A Northern Rivers Planning Panel made the call on Wednesday, finding the development “was in the public interest”, after nearly three hours of local residents speaking against the quarry expansion.
Quarry owners, R & S Contracting Pty Ltd, will construct and operate a hard rock quarry (Bentley Quarry) to extract up to 300,000 tonnes per annum and up to 2000 tonnes per day, generating around 140 daily truck movements.
The previous planning panel hearing in August had been deferred so an independent review of the Land Use Conflict Risk Assessment could be undertaken to address community concerns.
However, speaker after speaker expressed their anger that the existing LUCRA was peer reviewed by a consultant – who found there was no land use conflict.
Rosemary Joseph, a long-time local resident said the LUCRA “alarmingly contained many inaccuracies and misrepresentations”, and “glibly dismissed” community concerns as worst case scenarios.
“This is an outrageous assertion and an insult to the people of our Valley and the wider region,” she said.
“We the community will have to endure the impacts of this enormous quarry for decades.”
It’s unclear who will regulate the operation of the quarry, with the approved DA conditions leaving the quarry manager, who is the owner, responsible for all environmental controls, monitoring and reporting, with no oversight from any local council.
“It‘s rather like leaving the fox in charge of the henhouse,” Ross Joseph, Bentley resident of 22 years, told the planning panel.
“The manager is also given sole responsibility over the issue of complaints. He will determine if the complaint is justified and whether or not he will investigate it.
“The manager (could) provide the full details of the complaint to the person against whom the complaint has been made and ask for a response. We assume that this will include the name and address of the (person who made the complaint).”
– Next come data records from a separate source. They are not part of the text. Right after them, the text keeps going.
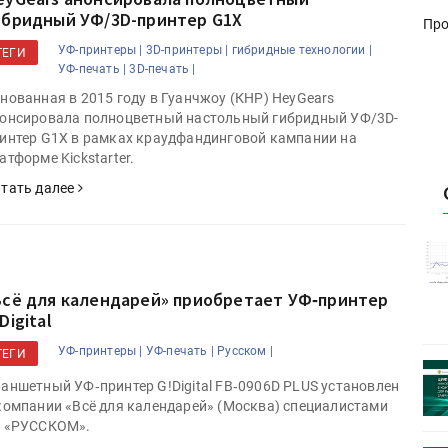
ибридный УФ/3D-принтер G1X
Про
УФ-принтеры |
3D-принтеры |
гибридные технологии |
ТЕГИ
УФ-печать |
3D-печать |
нованная в 2015 году в Гуанчжоу (КНР) HeyGears
онсировала полноцветный настольный гибридный УФ/3D-
интер G1X в рамках краудфандинговой кампании на
атформе Kickstarter.
тать далее
истику об
Росстат опубликовал статистику об
объёмах промышленного
первое
производства в стране за первое
Всё для календарей» приобретает УФ‑принтер
полугодие 2026 года
Digital
УФ-принтеры |
УФ-печать |
Русском |
ТЕГИ
 пройдет
Круглый стол на тему РОП пройдет
аншетный УФ‑принтер G!Digital FB‑0906D PLUS установлен
28 июля
компании «Всё для календарей» (Москва) специалистами
 «РУССКОМ».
This comes at a time when persons unknown have been trespassing on private property, removing or vandalising signs protesting the quarry expansion, the planning panel heard.
“Many locals feel so intimidated that they would not be game to make a complaint. But there appears to be no other avenue to make a complaint other than through the quarry owner manager,” Mr Joseph said.
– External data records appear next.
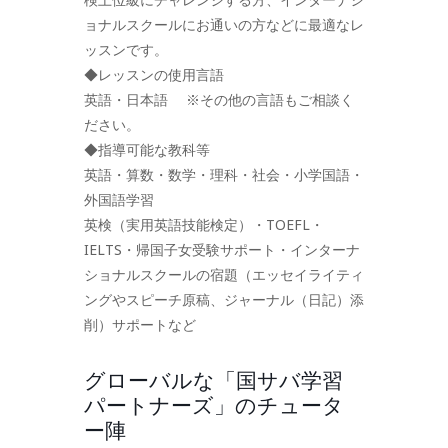
ョナルスクールにお通いの方などに最適なレ
ッスンです。
◆レッスンの使用言語
英語・日本語 ※その他の言語もご相談く
ださい。
◆指導可能な教科等
英語・算数・数学・理科・社会・小学国語・
外国語学習
英検（実用英語技能検定）・TOEFL・
IELTS・帰国子女受験サポート・インターナ
ショナルスクールの宿題（エッセイライティ
ングやスピーチ原稿、ジャーナル（日記）添
削）サポートなど
グローバルな「国サバ学習
パートナーズ」のチュータ
ー陣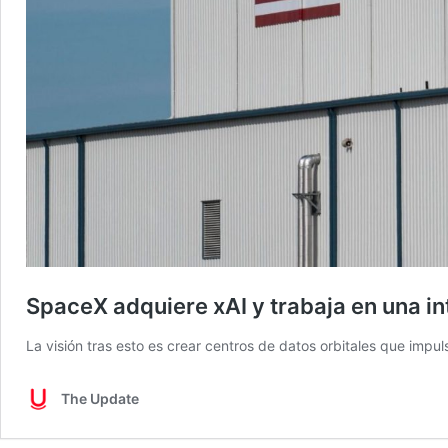
SpaceX adquiere xAI y trabaja en una 
La visión tras esto es crear centros de datos orbitales que impu
The Update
“How on earth can the community feel that their concerns will be considered impartial? How can this be in the public interest?”
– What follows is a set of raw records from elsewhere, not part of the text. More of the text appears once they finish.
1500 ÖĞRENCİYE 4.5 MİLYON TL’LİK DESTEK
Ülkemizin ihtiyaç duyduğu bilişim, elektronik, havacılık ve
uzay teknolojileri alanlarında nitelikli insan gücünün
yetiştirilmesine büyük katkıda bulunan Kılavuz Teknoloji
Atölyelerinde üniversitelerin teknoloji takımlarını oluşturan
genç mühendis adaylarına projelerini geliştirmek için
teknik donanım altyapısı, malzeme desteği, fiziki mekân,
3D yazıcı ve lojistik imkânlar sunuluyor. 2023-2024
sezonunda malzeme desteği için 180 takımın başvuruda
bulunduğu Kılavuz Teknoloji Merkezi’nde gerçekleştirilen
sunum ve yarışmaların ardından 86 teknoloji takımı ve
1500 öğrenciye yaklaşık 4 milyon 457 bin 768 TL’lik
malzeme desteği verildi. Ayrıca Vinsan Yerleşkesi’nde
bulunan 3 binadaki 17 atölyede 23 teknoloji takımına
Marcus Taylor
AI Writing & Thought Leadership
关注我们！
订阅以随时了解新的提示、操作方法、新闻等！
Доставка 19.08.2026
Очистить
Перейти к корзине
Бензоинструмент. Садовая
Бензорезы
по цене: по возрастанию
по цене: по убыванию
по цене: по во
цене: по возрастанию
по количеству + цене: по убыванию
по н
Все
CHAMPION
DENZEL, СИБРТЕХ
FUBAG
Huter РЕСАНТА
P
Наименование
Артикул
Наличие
Local farmer, Craig Armstrong said the community was being treated as badly as when they were fighting against coal seam gas fields just 100m away from the current development site.
“Dozens of properties have been trespassed on and had their signs opposing the quarry defaced or stolen. How have so many become victims to so few again?” he said.
Other’s defying the development said they were appalled at the lack of traffic safety measures, saying the quarry operators had not sufficiently addressed road hazard mitigation for the 140 heavy truck movements on Bentley Rd where school kids catch buses.
Former Lismore City Councilor and practising lawyer, Eddie Lloyd said there is nothing more important before the panel today than the safety of our community and the lives of our children.
“I just hope that this case, our submissions and your decision to approve (the quarry) does not become evidence before a court coroner in an inquiry into the death of schoolchildren killed in a crash outside the Bentley quarry,” she said.
Ben Luffman, Senior Environmental Consultant who peer reviewed the LUCRA said the site had been used as a quarry since the 1960s.
However multiple local residents pointed out that the Quarry was left inoperable for decades until the current owners took over in 2016.
Community advocacy group Beyond Bentley is currently challenging the existing use rights of the quarry that Richmond Valley Council insists that the quarry operator has in the Land and Environment Court.
Represented by Barrister Andrew Pickles, Beyond Bentley is seeking to prove that the Quarry does not have existing land use rights – which could effectively void a decision in favour of the Quarry by the planning panel.